A friend recently posted a very nice Facebook update that read something akin to “Be Confident. Be Fierce. Be Rad.”

Confidence

Ok, she didn’t actually say “Be rad” but that would have been a nice touch.

As I was in an introspective place when I read it, I thought “Oh, why didn’t I think of that? I’m going to be confident today! Psssshhh.” As though confidence is a thing you decide to do vs. a thing you either are or aren’t. Try: “Be experienced today” and see how far you get. Confidence, like experience, is a thing that once obtained tends to become a part of you. Before you blow me up here, I know there are a myriad of exceptions and confidence can be lost – but just go with me on this one.

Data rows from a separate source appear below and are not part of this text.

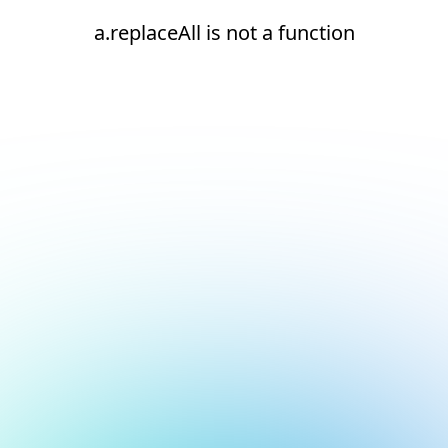
a.replaceAll is not a function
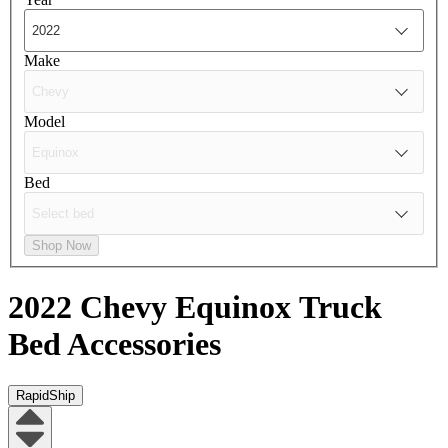
Make
Model
Bed
Shop Now
2022 Chevy Equinox
Truck
Bed Accessories
RapidShip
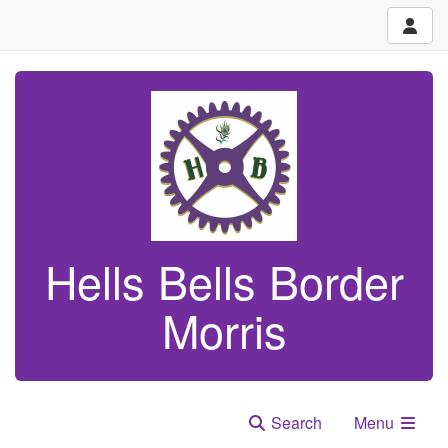
Hells Bells Border
Morris
Search
Menu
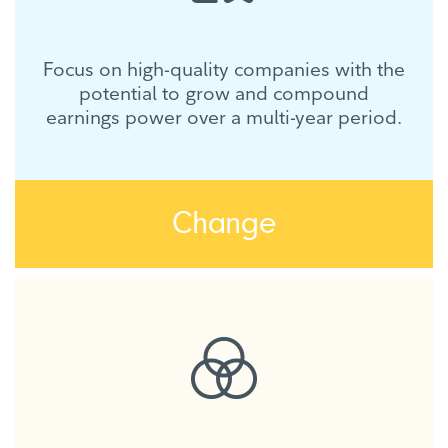
Focus on high-quality companies with the
potential to grow and compound
earnings power over a multi-year period.
Change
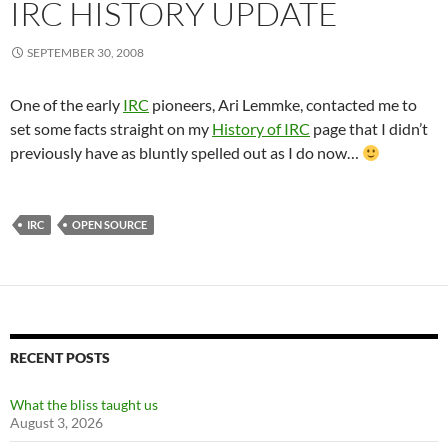
IRC HISTORY UPDATE
SEPTEMBER 30, 2008
One of the early
IRC
pioneers, Ari Lemmke, contacted me to
set some facts straight on my
History of IRC
page that I didn’t
previously have as bluntly spelled out as I do now…
IRC
OPEN SOURCE
RECENT POSTS
What the bliss taught us
August 3, 2026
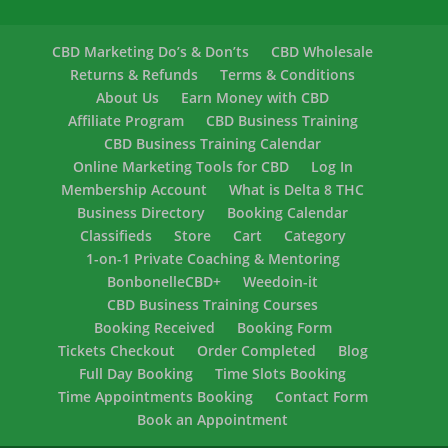
CBD Marketing Do’s & Don’ts
CBD Wholesale
Returns & Refunds
Terms & Conditions
About Us
Earn Money with CBD
Affiliate Program
CBD Business Training
CBD Business Training Calendar
Online Marketing Tools for CBD
Log In
Membership Account
What is Delta 8 THC
Business Directory
Booking Calendar
Classifieds
Store
Cart
Category
1-on-1 Private Coaching & Mentoring
BonbonelleCBD+
Weedoin-it
CBD Business Training Courses
Booking Received
Booking Form
Tickets Checkout
Order Completed
Blog
Full Day Booking
Time Slots Booking
Time Appointments Booking
Contact Form
Book an Appointment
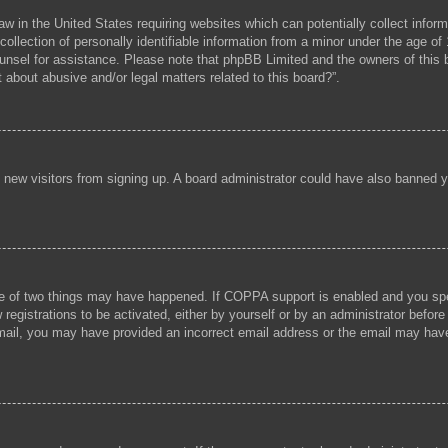
aw in the United States requiring websites which can potentially collect infor
lection of personally identifiable information from a minor under the age of 1
 counsel for assistance. Please note that phpBB Limited and the owners of this b
 about abusive and/or legal matters related to this board?”.
ent new visitors from signing up. A board administrator could have also banned
e of two things may have happened. If COPPA support is enabled and you speci
registrations to be activated, either by yourself or by an administrator before
 email, you may have provided an incorrect email address or the email may hav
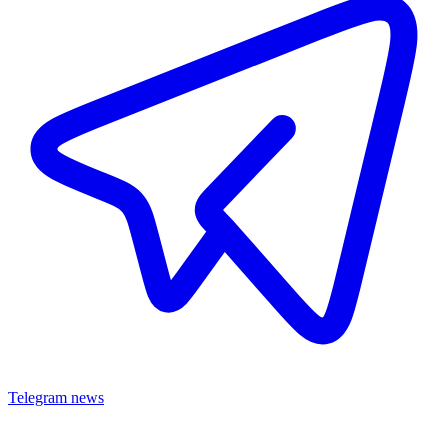
Telegram news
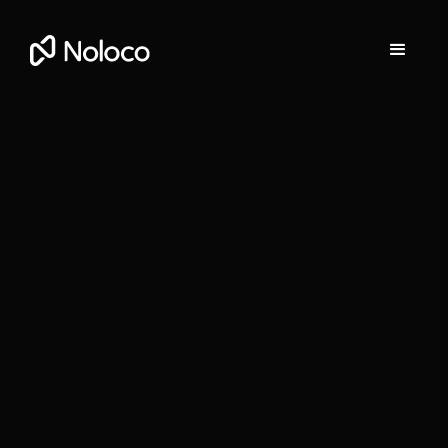
Darragh Mc Kay
Founder and CEO of Noloco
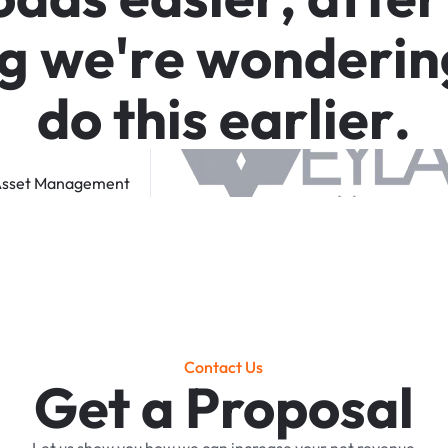
g
w
e
'
r
e
w
o
n
d
e
r
i
n
d
o
t
h
i
s
e
a
r
l
i
e
r
.
sset
Management
Contact Us
Get a Proposal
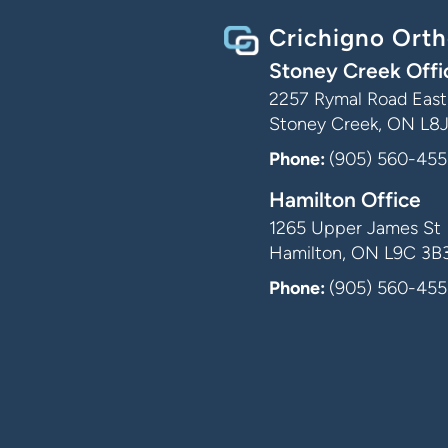
Crichigno Orth
Stoney Creek Offi
2257 Rymal Road East,
Stoney Creek, ON L8
Phone:
(905) 560-455
Hamilton Office
1265 Upper James St
Hamilton, ON L9C 3B
Phone:
(905) 560-455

Working in Student Housing, one of the hardest things to do is to get College Student Leasing Specialists to be confident in the selling process. To most people, sales is a filthy, perverse word readily eliciting the image of a car salesman wearing tweed and twirling his waxed mustache, like some silent-film-era-villain, while he forces some damsel into purchasing a Jetta at 13.9% interest – with an extended warranty. Terrible things, no doubt.

So before I can tell them to “Ask for the sale! Close EVERY lease!” (read: Be Confident) and do my best Alec Baldwin impression from “Glenngary Glen Ross” I need to build their confidence. There are multiple ways of doing this but I have my favorites that tend to resonate with everyone.

Often I’ll ask them to tell me about their last big purchase. Inevitably this is a laptop. When I ask them how they decided which one to buy from the endless sea of choices they’ll inform me that they went into a Best Buy and told the person what they wanted and that person told them which was right for them. VOILA! SUCCESS! Could it really be that easy? 

You want confidence? Here it is: These people are coming to you because you are that person! You’re the expert! People buy things from people who they believe know more than them on the subject and have the solution to their problem! Your prospective Residents WANT YOU TO ASK THEM TO SIGN A LEASE! They may not consciously know it, but they want to be told. A guy doesn’t walk on the lot lest he wants to buy.

Alec Baldwin - "Second prize is a set of steak knives"

So true Alec. So true. 

Often, after this exchange, confidence levels soar as our Leasing people understand their role in a new light, and their own capabilities. The frame changes from, “can I ask someone to sign a $10k lease after 45 minutes of meeting them?” to “can I attempt to solve someone’s problem that is looking to me to do just that?”

p.s. 2nd prize is a set of steak knives. 

Instead of imploring someone to be “something”, can you help to actually make them “something”? Can you offer a quote, a perspective, a new way of looking at things that helps make them; confident, proud, assertive, aware, concerned, involved – or any other adjective?